Les chaussures n’étaient jamais officiellement publicisées car, comme la weed, les sneakers en édition limitée n’ont pas besoin de publicité formelle, mais les sneakerheads – et les amateurs de weed – savaient parfaitement lire entre les lignes. Tout comme les hustlers des décennies passées, les sneakers en édition limitée restent un symbole de statut dans l’industrie actuelle du cannabis.
« L’exclusivité et le facteur hype d’avoir ce qui est nouveau et recherché sont des moteurs du marché du cannabis tout comme dans l’industrie des sneakers, » explique Matteo Luciani, co-propriétaire des marques californiennes The Rare et Parlay. « Quand on voit des gens faire la queue pour des sorties de sneakers ou de variétés, c’est le même type de public dans les deux cas. Il y a des consommateurs qui aiment vraiment les produits et veulent soutenir les marques, des hypebeasts qui veulent frimer et se sentir dans le coup, et puis les revendeurs qui cherchent à faire du profit — mais avec la weed, le marché secondaire signifie acheter autant que possible lors des sorties en dispensaire et tout écouler sur le marché noir. Beaucoup de revendeurs écoulent à la fois des sneakers et de la weed. »
Ces dernières années, Adidas a rejoint la tendance des sneakers 4/20 avec ses propres modèles en daim vert poilu et une paire de Dunks à thème South Park avec des yeux injectés de sang. Au-delà, la tendance est devenue totalement mainstream, avec même Skechers qui s’est associé à Snoop Dogg pour une chaussure sur le thème du cannabis avec un imprimé de fumée s’échappant du talon.
Les marques de weed renversent la tendance
Avec l’évolution de la légalisation, le packaging du cannabis est devenu l’un des principaux éléments différenciateurs des produits, aussi bien dans l’industrie légale que sur le marché noir persistant. Les graphismes sur les étiquettes de pots sont devenus des graphismes sur des sachets, qui se sont ensuite transformés en sachets personnalisés découpés à la forme de tout, d’une tête de grenouille à des paquets de chewing-gum, et bien sûr, de sneakers. D’abord produite sous la forme d’une Nike Air Force 1 classique par le légendaire dealer new-yorkais et rappeur Shiest Bubz, la pochette sneaker est devenue virale, inspirant finalement des marques comme High Mart en Californie à produire toute une gamme de sachets en forme de Nike Air Max, sortis le même jour que les légendaires chaussures de running originales.

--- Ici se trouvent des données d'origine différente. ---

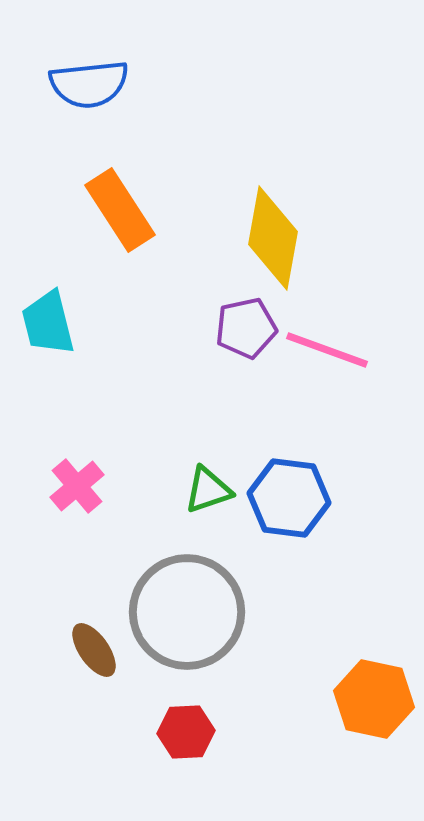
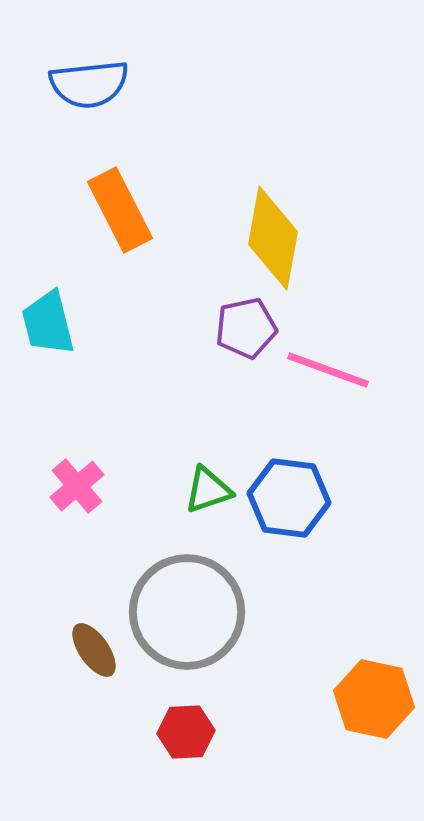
orange rectangle: rotated 6 degrees clockwise
pink line: moved 1 px right, 20 px down
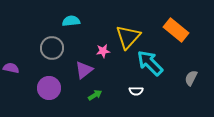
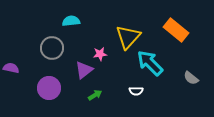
pink star: moved 3 px left, 3 px down
gray semicircle: rotated 77 degrees counterclockwise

Les sachets de weed en forme de sneakers rappellent une fois de plus que sneakerheads et amateurs de cannabis sont faits pour s’entendre, non seulement en suivant les mêmes tendances en matière de mode et de fumette, mais aussi en créant des croisements significatifs qui continuent de renforcer une relation indissociable, née dans les sous-cultures et ayant grandi ensemble jusqu’au grand public.